Воскресенье, 19.05.2024, 06:13
Приветствую Вас Гость | RSS

Главная » 2015 » Ноябрь » 2 » ПРОРЫВ БЛОКАДЫ
14:01
ПРОРЫВ БЛОКАДЫ
Все ленинградцы ежедневно говорили о прорыве блокады, о предстоящей победе, мирной жизни и восстановлении страны, втором фронте, то есть об активном включении в войну союзников. На союзников, впрочем, мало надеялись. «План уже начерчился, но рузвельтатов никаких»,— шутили ленинградцы. Вспоминали и индейскую мудрость: «У меня три друга: первый — мой друг, второй — друг моего друга и третий — враг моего врага». Все считали, что третья степень дружбы только и объединяет нас с нашими союзниками. (Так, кстати, и оказалось: второй фронт появился только тогда, когда ясно стало, что мы сможем освободить одни всю Европу.)

Редко кто говорил о других исходах. Были люди, которые считали, что Ленинград после войны должен стать свободным городом. Но все сразу же обрывали таких, вспоминая и «Окно в Европу», и «Медного всадника», и историческое значение для России выхода к Балтийскому морю.

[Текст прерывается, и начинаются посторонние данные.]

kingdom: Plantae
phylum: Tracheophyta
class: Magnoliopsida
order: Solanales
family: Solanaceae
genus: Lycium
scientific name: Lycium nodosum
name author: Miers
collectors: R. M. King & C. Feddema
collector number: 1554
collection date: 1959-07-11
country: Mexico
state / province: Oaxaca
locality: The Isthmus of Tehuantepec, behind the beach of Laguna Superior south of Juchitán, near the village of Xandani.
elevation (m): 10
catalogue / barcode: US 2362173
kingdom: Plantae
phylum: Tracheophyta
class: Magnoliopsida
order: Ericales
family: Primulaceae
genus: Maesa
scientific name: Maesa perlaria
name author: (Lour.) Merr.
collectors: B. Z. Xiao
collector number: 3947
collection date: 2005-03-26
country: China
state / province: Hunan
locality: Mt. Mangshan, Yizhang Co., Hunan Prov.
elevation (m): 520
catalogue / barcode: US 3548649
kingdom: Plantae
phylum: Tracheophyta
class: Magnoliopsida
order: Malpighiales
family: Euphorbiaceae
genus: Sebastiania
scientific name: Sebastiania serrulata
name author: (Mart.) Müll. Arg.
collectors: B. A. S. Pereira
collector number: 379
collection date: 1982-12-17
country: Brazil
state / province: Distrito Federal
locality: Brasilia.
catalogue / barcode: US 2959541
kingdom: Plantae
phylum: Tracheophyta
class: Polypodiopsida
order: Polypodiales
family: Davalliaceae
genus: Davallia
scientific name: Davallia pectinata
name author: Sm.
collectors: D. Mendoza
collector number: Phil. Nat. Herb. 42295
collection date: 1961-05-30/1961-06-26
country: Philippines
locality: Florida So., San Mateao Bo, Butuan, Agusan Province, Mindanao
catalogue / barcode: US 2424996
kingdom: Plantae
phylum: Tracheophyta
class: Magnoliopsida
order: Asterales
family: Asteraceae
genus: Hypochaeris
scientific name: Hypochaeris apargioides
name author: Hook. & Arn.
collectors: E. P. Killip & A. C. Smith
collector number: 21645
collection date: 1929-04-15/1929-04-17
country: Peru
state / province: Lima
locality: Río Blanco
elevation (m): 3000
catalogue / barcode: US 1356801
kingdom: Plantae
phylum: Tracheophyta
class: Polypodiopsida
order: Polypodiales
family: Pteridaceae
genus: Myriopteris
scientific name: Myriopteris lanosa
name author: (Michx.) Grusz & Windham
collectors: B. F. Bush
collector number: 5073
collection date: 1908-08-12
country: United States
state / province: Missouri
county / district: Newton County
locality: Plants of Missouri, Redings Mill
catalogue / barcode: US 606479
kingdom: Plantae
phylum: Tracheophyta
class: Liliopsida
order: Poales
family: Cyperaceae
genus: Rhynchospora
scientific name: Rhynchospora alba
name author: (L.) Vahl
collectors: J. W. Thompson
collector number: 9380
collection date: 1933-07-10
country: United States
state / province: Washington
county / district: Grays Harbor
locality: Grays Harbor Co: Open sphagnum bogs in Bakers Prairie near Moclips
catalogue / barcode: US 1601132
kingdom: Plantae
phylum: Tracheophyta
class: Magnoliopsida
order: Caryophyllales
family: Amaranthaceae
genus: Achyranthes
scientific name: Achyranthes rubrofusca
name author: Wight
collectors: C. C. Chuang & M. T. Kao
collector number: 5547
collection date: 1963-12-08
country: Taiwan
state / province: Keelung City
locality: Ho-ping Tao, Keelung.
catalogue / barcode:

Но о прорыве блокады говорили ежедневно и всюду: за работой, на дежурствах на крышах, когда «лопатами отбивались от самолетов», гася зажигалки, за скудной едой, укладываясь в холодную постель и во время немудрого в те времена самообслуживания. Ждали, надеялись. Долго и упорно. Говорили то о Федюнинском и его усах, то о Кулике, то о Мерецкове.

В призывных комиссиях на фронт брали почти всех. Меня откомандировали туда из госпиталя. Помню, что только двубезрукому я дал освобождение, удивившись замечательным протезам, скрывавшим его недостаток. «Вы не бойтесь, берите с язвой желудка, туберкулезных. Ведь всем им придется быть на фронте не больше недели. Если не убьют, то ранят, и они попадут в госпиталь», — говорил нам военком Дзержинского района.

И действительно, война шла большой кровью. При попытках пробиться на связь с Большой землей под Красным Бором остались груды тел, особенно вдоль насыпей. «Невский пятачок» и Синявинские болота не сходили с языка. Ленинградцы бились неистово. Каждый знал, что за его спиной его же семья умирает с голоду. Но все попытки прорыва блокады не вели к успеху, наполнялись только наши госпитали искалеченными и умирающими.

С ужасом мы узнали о гибели целой армии и предательстве Власова. Этому поневоле пришлось поверить. Ведь, когда читали нам о Павлове и других расстрелянных генералах Западного фронта, никто не верил, что они предатели и «враги народа», как нас в этом убеждали. Вспоминали, что это же говорилось о Якире, Тухачевском, Уборевиче, даже о Блюхере.

Летняя кампания 1942 года началась, как я писал, крайне неудачно и удручающе, но уже осенью стали много говорить об упорстве наших под Сталинградом. Бои затянулись, подходила зима, а в ней мы надеялись на свои русские силы и русскую выносливость. Радостные вести о контрнаступлении под Сталинградом, окружении Паулюса с его 6-й армией, неудачи Манштейна в попытках прорвать это окружение давали ленинградцам новую надежду в канун Нового, 1943 года.

Я встречал Новый год с женой вдвоем, вернувшись часам к 11 в каморку, где мы жили при госпитале, из обхода по эвакогоспиталям. Была рюмка разведенного спирта, два ломтика сала, кусок хлеба грамм 200 и горячий чай с кусочком сахара! Целое пиршество!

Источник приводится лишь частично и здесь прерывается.